Recently, I have been taking over a new Blue Ao Sound smart lock project, and there is one issue that urgently needs to be overcome - low power consumption.

The customer strictly demands that the power consumption be as low as possible while implementing the functions, and this challenge forces us to make breakthroughs or optimizations in energy conservation.

Firstly, let's describe the working principle of a smart lock here (currently discussing the scenario of app/cloud controlled smart locks). The chip (lock) continuously sends two types of pulses, one is its own status beacon, and the other is a set of pulses used to detect app control commands (hereinafter referred to as a set of pulses). Only when a set of pulses exists and matches can the lock be controlled. With basic hardware confirmation, our main optimization directions are two-fold.

***The optimization direction is to face the pulse frequency

A set of pulses working together is the basis for opening the door, and the frequency of pulse emission means the ability to control. For example, if a set of pulses is emitted every 1000 milliseconds with a duration of 5 milliseconds, then in the worst case, you need to wait 995 milliseconds for the lock to open when you press the unlock button.

In short, the higher the pulse frequency, the faster the response speed of the lock, and the more electricity it consumes. According to this direction, coordinating the transmission frequency of this set of pulses is the main optimization goal. Currently, our goal is to reduce the frequency within the acceptable range of users to achieve power saving.

The second optimization direction is to face the usage scenarios of the equipment

Different from other manufacturers, the Blue Ocean Sound technology team has designed a three-layer structure based on the corresponding usage scenarios:

1. Deep sleep state, which cannot be awakened by network.

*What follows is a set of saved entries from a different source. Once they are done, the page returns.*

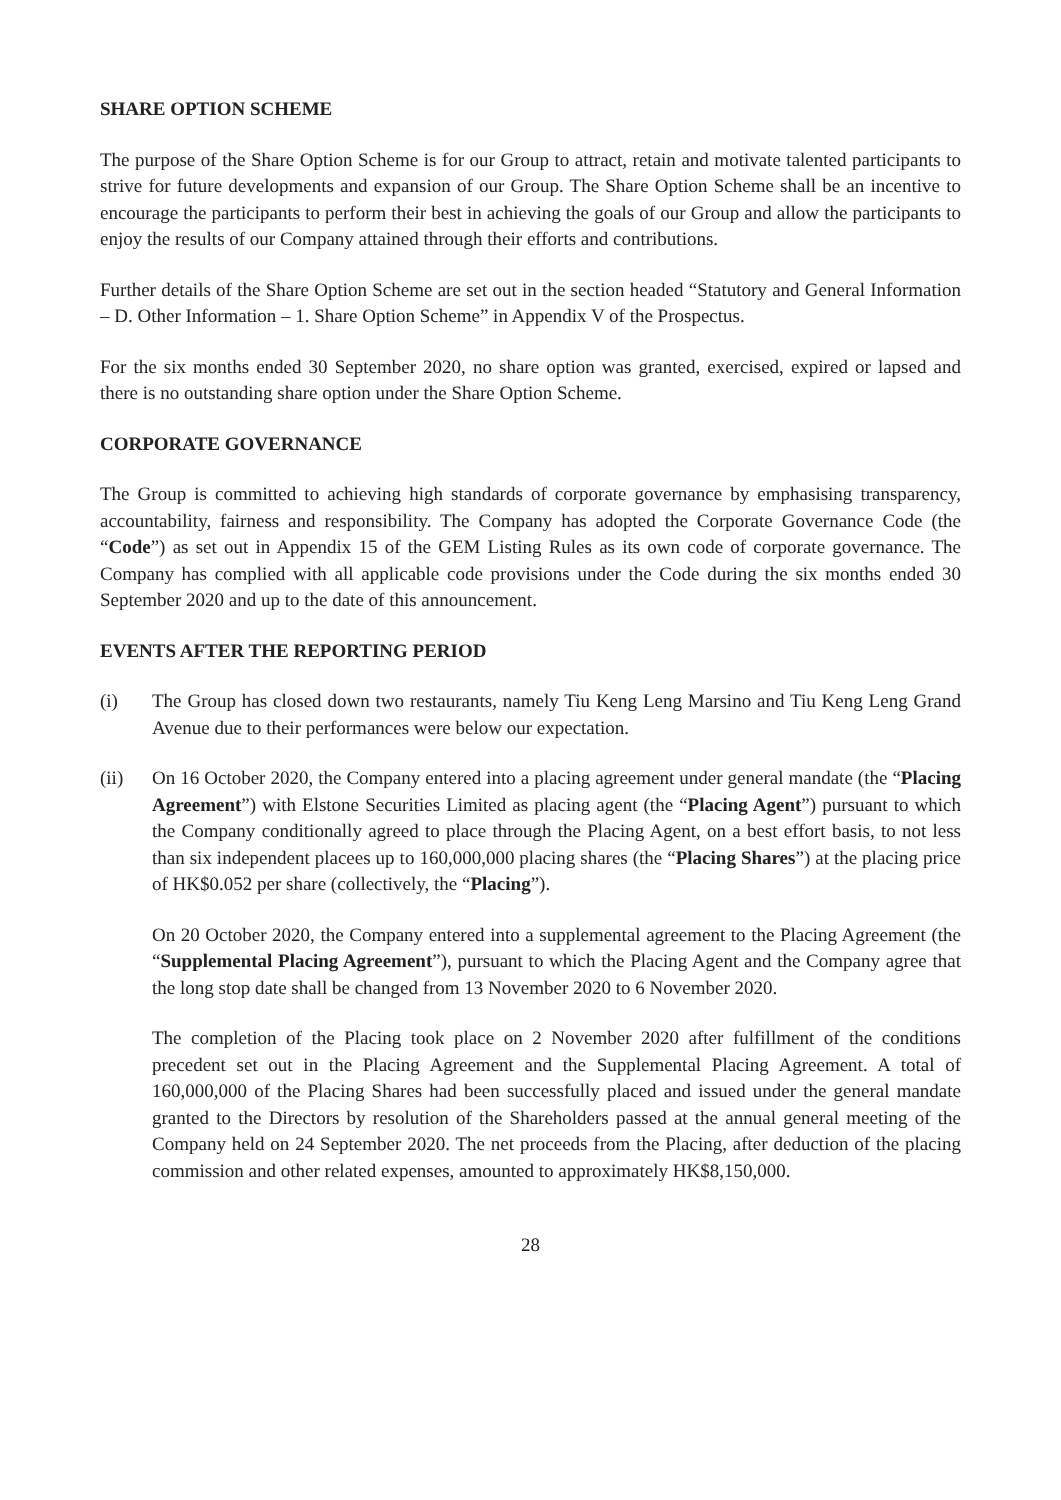SHARE OPTION SCHEME
The purpose of the Share Option Scheme is for our Group to attract, retain and motivate talented participants to strive for future developments and expansion of our Group. The Share Option Scheme shall be an incentive to encourage the participants to perform their best in achieving the goals of our Group and allow the participants to enjoy the results of our Company attained through their efforts and contributions.
Further details of the Share Option Scheme are set out in the section headed “Statutory and General Information – D. Other Information – 1. Share Option Scheme” in Appendix V of the Prospectus.
For the six months ended 30 September 2020, no share option was granted, exercised, expired or lapsed and there is no outstanding share option under the Share Option Scheme.
CORPORATE GOVERNANCE
The Group is committed to achieving high standards of corporate governance by emphasising transparency, accountability, fairness and responsibility. The Company has adopted the Corporate Governance Code (the “Code”) as set out in Appendix 15 of the GEM Listing Rules as its own code of corporate governance. The Company has complied with all applicable code provisions under the Code during the six months ended 30 September 2020 and up to the date of this announcement.
EVENTS AFTER THE REPORTING PERIOD
(i) The Group has closed down two restaurants, namely Tiu Keng Leng Marsino and Tiu Keng Leng Grand Avenue due to their performances were below our expectation.
(ii) On 16 October 2020, the Company entered into a placing agreement under general mandate (the “Placing Agreement”) with Elstone Securities Limited as placing agent (the “Placing Agent”) pursuant to which the Company conditionally agreed to place through the Placing Agent, on a best effort basis, to not less than six independent placees up to 160,000,000 placing shares (the “Placing Shares”) at the placing price of HK$0.052 per share (collectively, the “Placing”).
On 20 October 2020, the Company entered into a supplemental agreement to the Placing Agreement (the “Supplemental Placing Agreement”), pursuant to which the Placing Agent and the Company agree that the long stop date shall be changed from 13 November 2020 to 6 November 2020.
The completion of the Placing took place on 2 November 2020 after fulfillment of the conditions precedent set out in the Placing Agreement and the Supplemental Placing Agreement. A total of 160,000,000 of the Placing Shares had been successfully placed and issued under the general mandate granted to the Directors by resolution of the Shareholders passed at the annual general meeting of the Company held on 24 September 2020. The net proceeds from the Placing, after deduction of the placing commission and other related expenses, amounted to approximately HK$8,150,000.
28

It can be awakened by pressing a button or using a timer. Mostly used in the early hours of the morning (customizable).

2. Shallow sleep state, which reduces the frequency of pulse transmission but can receive network data. In general usage scenarios, 90% are in this state.

3. Synchronize detection status, which works with high intensity to quickly respond to unlocking.

Under the current technological conditions, we have achieved the customer's requirements for ultra-low power consumption through optimization in these two aspects. Although there have been some compromises in operability, we have basically gained the customer's recognition and approval.

Customer satisfaction is the driving force behind our growth!